Australian businessman, journalist, author and cricketer.
Educated at Launceston Church Grammar School, Raymonf Ferrall initially pursued a career as a journalist but went on to work for his father's grocery business, first as a commercial traveller and later in management. He promoted the company nationally and overseas and later developed it into the wholesaler Four Roses Foods. Ferrall served on the boards or held directorships of several Launceston businesses and utilities including the Launceston Bank for Savings, The Examiner (newspaper), Boag's Brewery, forestry company Gunns, the Launceston Gas Company and the Hydro-Electric Commission.
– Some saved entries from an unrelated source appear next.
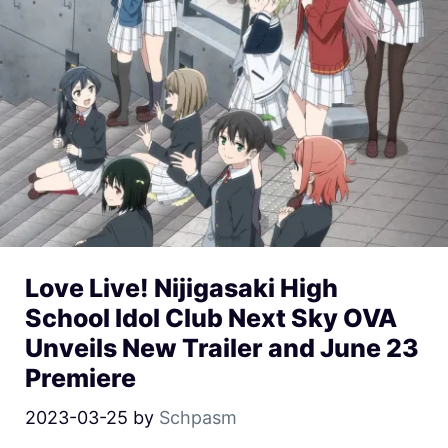
Love Live! Nijigasaki High
School Idol Club Next Sky OVA
Unveils New Trailer and June 23
Premiere
2023-03-25
by
Schpasm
He was also chairman of the board of Qintex when Christopher Skase made a successful takeover bid for the company (he had retired before the company collapsed) and a foundation director of ENT Ltd., a Tasmanian entertainment and media company.
As R.A. Ferrall he wrote a number of fiction and non-fiction works. The first, Partly Personal: Recollections of a One-Time Tasmanian Journalist (1974) was followed two years later by the fiction novel Idylls of the Mayor (1976). In the early 1980s, he wrote two biographical compendiums: Notable Tasmanians (1980) and Tasmanians All (1982), and another novel, The Age of Chiselry: In Eleven Slightly Irregular Escapades (1981). Another history, The Story of the Port of Launceston was published in 1983. His last book, an autobiography titled 90 Years On: A Tasmanian Story was published in 1995. Ferrall was then aged 90.
Ferrall was made a Commander of the Order of the British Empire (CBE) in the 1969 Queen's Birthday Honours, for his role as warden of the Port of Launceston Authority. He was knighted in 1982 for his service to industry, commerce and to the community.